# SELECTED TEXT
[Start of section]
Although the PWA inkjet printer is able to increase print speed significantly by printing an entire line at once or multiple lines simultaneously, the complexity introduced by the increased number of inkjet nozzles is significant. For an eleven-inch (279.4 mm) printhead with 600 dots per inch (23.62 dots per millimeter), there are at least 6600 nozzles.

What is needed is an inkjet printer which provides increased print speed over conventional scanning printhead inkjet printers and which enables simultaneously printing in multiple print modes.

SUMMARY OF THE INVENTION

An inkjet printer includes a first inkjet printhead having a first array of inkjet nozzles which generate multiple projections of ink droplets, a drive system for moving print media, such as paper, along two axes of motion which are perpendicular to each other and to the direction of the ink projections, and a processor for coordinating operation of the drive system with the firings of the inkjet nozzles.

In a preferred embodiment, the drive system includes a first stepper motor which drives a ball roller that contacts a paper-supporting platen to drive the platen along the first axis of motion (e.g., along the widthwise direction of the paper) and along the second axis of motion (e.g., along the lengthwise direction of the paper). The inkjet printhead includes an ink supply in fluid communication with each of the inkjet nozzles of the first array such that, upon being fired, a nozzle generates an ink droplet which is approximately perpendicular to the paper surface. The processor coordinates operation of the stepper motor with the firing of selected ones of the nozzles to print the desired pattern on the paper. The coordinating functions of the printer processor can alternatively be performed by a processor in an associated personal computer (PC).
[End of section]
# DATA EXTRACTS
[Start of section]
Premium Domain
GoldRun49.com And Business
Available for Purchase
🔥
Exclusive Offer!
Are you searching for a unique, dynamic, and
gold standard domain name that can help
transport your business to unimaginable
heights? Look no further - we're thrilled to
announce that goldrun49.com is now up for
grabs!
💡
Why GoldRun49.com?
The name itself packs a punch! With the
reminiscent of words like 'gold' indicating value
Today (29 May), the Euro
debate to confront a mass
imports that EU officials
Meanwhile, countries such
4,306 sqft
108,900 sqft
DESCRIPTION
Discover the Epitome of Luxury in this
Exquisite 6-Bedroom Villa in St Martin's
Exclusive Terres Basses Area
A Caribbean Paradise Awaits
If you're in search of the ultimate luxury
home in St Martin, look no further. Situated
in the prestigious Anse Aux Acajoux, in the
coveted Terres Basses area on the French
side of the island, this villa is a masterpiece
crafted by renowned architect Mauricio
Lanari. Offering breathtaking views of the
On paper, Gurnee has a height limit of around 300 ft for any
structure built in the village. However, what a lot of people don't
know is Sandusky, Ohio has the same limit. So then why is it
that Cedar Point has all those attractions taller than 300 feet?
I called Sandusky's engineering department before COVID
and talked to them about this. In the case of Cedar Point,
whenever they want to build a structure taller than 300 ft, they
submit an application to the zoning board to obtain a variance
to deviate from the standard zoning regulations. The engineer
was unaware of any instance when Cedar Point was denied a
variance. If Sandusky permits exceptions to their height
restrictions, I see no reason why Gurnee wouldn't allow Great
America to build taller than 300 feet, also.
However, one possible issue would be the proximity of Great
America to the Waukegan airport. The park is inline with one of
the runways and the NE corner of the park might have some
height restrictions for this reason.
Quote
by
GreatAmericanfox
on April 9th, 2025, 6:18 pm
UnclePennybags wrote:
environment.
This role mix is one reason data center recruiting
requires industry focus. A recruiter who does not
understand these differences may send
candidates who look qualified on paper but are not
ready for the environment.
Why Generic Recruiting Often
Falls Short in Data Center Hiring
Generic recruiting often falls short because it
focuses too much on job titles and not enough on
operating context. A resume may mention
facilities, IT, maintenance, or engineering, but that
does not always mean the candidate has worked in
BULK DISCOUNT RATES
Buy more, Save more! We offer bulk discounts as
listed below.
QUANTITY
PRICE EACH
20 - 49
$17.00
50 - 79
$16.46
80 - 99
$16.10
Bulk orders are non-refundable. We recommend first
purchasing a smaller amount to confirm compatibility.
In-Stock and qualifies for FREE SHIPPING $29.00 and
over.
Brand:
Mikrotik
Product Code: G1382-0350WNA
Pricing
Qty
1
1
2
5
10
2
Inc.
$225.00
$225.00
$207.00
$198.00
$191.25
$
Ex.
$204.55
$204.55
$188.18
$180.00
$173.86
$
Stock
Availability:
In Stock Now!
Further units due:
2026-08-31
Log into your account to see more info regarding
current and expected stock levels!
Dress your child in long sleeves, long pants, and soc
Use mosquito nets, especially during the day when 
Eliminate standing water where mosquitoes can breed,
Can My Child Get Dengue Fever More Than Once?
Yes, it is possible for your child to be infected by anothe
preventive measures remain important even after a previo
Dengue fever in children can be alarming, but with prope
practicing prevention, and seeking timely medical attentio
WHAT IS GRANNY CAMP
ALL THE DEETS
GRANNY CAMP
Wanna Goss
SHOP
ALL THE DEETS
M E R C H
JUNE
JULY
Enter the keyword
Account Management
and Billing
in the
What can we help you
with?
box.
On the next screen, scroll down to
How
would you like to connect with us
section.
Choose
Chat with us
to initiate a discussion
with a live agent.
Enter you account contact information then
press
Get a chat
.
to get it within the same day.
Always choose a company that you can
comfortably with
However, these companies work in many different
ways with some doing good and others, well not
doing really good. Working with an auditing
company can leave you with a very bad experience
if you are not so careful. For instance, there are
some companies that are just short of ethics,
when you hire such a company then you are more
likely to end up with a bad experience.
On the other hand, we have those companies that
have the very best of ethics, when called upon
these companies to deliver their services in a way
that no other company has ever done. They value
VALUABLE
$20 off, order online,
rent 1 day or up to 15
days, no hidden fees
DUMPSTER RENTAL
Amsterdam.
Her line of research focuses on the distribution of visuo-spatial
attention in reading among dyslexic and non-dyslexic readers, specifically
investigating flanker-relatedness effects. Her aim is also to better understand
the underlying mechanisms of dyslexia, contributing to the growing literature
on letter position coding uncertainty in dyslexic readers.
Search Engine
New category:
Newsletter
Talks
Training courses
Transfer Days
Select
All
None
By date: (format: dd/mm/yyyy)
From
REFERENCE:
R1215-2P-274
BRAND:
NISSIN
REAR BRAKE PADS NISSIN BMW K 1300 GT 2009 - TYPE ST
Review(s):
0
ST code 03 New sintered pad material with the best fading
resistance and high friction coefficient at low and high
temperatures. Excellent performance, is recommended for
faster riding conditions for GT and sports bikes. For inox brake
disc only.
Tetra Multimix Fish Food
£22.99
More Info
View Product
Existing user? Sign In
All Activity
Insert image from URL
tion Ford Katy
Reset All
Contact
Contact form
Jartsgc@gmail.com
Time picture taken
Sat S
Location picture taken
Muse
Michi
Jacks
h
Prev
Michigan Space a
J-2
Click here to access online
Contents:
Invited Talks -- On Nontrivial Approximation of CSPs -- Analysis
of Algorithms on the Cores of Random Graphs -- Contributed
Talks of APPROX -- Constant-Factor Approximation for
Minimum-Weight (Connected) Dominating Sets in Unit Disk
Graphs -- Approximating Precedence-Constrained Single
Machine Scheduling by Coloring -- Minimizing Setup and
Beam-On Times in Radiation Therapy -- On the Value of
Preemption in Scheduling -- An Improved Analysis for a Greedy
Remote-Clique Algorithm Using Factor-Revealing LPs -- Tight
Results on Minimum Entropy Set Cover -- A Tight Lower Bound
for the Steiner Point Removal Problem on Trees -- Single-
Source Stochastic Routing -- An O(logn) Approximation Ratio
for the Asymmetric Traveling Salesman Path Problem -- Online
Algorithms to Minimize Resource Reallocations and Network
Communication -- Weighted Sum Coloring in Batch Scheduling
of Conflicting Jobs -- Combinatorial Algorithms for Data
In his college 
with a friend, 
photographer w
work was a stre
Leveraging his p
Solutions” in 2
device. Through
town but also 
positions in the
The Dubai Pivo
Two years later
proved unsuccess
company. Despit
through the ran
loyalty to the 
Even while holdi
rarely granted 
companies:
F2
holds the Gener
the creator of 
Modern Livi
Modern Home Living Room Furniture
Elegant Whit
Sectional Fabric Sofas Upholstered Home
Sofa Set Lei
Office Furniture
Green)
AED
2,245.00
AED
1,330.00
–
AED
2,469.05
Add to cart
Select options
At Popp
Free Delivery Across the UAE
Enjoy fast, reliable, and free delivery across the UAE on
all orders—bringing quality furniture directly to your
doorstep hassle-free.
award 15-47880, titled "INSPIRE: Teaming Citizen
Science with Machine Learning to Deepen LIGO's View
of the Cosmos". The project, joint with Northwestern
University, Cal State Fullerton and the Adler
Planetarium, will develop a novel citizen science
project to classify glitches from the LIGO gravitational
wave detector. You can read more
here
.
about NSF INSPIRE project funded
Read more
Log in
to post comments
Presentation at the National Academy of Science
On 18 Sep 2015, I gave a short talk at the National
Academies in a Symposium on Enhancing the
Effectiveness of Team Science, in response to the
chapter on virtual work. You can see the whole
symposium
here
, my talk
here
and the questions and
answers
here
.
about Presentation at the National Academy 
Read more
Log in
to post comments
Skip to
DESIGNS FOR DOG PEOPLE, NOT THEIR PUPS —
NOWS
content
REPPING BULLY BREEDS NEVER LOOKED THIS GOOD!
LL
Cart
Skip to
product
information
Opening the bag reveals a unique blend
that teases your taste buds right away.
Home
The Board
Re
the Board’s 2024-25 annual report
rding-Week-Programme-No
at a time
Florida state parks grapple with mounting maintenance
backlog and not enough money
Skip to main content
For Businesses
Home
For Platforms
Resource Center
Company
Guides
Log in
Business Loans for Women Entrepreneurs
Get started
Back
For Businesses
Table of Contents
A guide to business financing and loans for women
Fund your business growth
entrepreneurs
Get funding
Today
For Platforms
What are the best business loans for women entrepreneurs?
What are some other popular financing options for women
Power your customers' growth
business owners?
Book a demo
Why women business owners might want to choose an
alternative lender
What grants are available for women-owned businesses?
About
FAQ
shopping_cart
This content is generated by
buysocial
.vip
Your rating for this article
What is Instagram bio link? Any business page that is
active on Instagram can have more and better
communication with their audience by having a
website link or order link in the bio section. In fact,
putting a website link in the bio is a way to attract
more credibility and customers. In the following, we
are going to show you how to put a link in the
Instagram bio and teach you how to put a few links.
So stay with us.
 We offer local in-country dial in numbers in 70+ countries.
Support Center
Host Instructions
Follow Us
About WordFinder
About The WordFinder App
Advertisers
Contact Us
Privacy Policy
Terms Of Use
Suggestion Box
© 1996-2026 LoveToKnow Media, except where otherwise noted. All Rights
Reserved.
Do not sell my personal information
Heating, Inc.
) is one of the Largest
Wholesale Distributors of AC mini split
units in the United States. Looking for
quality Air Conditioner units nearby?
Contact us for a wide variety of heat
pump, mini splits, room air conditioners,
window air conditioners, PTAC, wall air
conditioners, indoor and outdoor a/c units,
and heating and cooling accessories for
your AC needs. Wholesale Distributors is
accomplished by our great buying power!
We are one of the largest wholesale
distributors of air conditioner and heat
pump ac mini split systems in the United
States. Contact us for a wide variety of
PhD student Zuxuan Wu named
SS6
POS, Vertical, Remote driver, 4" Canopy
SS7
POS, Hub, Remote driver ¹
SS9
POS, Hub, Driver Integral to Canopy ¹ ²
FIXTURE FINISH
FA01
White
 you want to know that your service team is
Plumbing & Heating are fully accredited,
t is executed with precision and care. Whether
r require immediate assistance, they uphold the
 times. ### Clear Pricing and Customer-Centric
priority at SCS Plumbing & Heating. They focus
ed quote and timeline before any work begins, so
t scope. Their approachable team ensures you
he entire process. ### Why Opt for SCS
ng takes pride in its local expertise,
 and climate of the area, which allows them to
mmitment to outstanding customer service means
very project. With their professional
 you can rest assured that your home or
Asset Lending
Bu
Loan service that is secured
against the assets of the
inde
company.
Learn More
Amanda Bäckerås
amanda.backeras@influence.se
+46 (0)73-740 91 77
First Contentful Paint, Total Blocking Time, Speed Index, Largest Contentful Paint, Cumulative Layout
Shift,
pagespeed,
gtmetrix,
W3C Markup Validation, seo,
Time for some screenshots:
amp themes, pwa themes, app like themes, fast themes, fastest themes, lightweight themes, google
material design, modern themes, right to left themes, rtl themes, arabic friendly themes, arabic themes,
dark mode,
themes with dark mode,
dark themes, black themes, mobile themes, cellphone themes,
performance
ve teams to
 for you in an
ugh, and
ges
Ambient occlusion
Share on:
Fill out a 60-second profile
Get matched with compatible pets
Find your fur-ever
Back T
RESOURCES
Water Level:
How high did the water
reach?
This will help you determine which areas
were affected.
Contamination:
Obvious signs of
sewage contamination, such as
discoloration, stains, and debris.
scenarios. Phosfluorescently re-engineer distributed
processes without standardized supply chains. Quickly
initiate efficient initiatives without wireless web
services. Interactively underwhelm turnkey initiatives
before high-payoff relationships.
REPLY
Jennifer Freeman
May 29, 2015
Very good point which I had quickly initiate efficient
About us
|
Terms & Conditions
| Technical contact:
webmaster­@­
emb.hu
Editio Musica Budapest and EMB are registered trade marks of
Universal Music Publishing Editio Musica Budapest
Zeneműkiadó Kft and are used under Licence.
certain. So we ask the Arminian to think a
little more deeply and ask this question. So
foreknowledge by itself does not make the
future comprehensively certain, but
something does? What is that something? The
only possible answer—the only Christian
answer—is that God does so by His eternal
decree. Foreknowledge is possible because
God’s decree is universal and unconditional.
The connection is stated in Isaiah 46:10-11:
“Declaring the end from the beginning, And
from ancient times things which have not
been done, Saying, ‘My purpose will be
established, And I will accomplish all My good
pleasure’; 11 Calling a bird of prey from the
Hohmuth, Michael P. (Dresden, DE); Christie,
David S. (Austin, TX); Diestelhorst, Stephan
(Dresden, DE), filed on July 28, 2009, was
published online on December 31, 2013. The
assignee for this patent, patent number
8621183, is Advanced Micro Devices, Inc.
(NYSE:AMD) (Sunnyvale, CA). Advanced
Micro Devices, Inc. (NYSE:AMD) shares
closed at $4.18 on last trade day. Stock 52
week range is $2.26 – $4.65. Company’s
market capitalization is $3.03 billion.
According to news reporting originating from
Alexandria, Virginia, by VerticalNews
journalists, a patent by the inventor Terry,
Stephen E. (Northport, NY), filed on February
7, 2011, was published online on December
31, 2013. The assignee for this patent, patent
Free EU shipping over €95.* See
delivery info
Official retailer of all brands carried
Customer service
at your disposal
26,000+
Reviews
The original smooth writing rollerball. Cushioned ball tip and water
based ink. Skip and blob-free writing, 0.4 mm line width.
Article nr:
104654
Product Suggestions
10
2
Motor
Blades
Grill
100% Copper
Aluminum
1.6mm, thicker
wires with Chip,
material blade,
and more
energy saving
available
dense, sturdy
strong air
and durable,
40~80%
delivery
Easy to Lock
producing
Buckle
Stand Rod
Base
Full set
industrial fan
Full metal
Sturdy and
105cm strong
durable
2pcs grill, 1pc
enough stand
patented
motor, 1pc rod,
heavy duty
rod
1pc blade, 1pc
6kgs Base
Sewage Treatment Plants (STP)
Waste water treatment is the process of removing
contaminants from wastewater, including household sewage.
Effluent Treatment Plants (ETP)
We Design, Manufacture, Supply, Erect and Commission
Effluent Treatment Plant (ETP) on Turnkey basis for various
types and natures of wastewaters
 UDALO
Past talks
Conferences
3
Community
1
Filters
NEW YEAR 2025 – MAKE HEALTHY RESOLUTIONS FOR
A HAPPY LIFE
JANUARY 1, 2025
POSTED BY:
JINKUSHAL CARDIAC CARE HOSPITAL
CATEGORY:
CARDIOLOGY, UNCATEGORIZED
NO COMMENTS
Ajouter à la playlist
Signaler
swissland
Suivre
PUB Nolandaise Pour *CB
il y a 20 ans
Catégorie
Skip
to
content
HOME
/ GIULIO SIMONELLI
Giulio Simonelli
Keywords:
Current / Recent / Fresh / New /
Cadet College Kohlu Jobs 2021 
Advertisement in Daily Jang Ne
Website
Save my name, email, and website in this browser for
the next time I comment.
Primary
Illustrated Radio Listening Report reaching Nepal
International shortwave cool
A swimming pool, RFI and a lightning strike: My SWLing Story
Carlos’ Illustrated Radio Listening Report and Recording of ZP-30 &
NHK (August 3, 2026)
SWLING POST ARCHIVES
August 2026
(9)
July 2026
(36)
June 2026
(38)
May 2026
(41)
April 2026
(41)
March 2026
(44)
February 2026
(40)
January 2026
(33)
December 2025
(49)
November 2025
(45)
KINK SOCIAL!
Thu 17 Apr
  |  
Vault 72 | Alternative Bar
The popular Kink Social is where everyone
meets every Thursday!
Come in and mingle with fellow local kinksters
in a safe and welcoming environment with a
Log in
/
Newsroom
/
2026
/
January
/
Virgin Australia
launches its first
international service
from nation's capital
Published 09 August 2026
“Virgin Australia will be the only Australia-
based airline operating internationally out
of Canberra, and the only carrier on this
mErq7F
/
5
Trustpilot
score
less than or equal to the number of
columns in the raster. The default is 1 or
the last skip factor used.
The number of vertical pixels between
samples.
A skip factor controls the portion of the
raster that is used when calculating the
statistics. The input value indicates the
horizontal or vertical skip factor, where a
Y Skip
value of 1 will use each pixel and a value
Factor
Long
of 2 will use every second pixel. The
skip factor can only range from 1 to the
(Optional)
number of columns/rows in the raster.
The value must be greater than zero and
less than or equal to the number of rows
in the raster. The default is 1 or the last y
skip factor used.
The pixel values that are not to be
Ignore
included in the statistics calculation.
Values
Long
[End of section]
# TRY IT
Reproduce the full inkjet printer text word for word. Work only from the inkjet printer text.

# EXPECTED ANSWER
Although the PWA inkjet printer is able to increase print speed significantly by printing an entire line at once or multiple lines simultaneously, the complexity introduced by the increased number of inkjet nozzles is significant. For an eleven-inch (279.4 mm) printhead with 600 dots per inch (23.62 dots per millimeter), there are at least 6600 nozzles.

What is needed is an inkjet printer which provides increased print speed over conventional scanning printhead inkjet printers and which enables simultaneously printing in multiple print modes.

SUMMARY OF THE INVENTION

An inkjet printer includes a first inkjet printhead having a first array of inkjet nozzles which generate multiple projections of ink droplets, a drive system for moving print media, such as paper, along two axes of motion which are perpendicular to each other and to the direction of the ink projections, and a processor for coordinating operation of the drive system with the firings of the inkjet nozzles.

In a preferred embodiment, the drive system includes a first stepper motor which drives a ball roller that contacts a paper-supporting platen to drive the platen along the first axis of motion (e.g., along the widthwise direction of the paper) and along the second axis of motion (e.g., along the lengthwise direction of the paper). The inkjet printhead includes an ink supply in fluid communication with each of the inkjet nozzles of the first array such that, upon being fired, a nozzle generates an ink droplet which is approximately perpendicular to the paper surface. The processor coordinates operation of the stepper motor with the firing of selected ones of the nozzles to print the desired pattern on the paper. The coordinating functions of the printer processor can alternatively be performed by a processor in an associated personal computer (PC).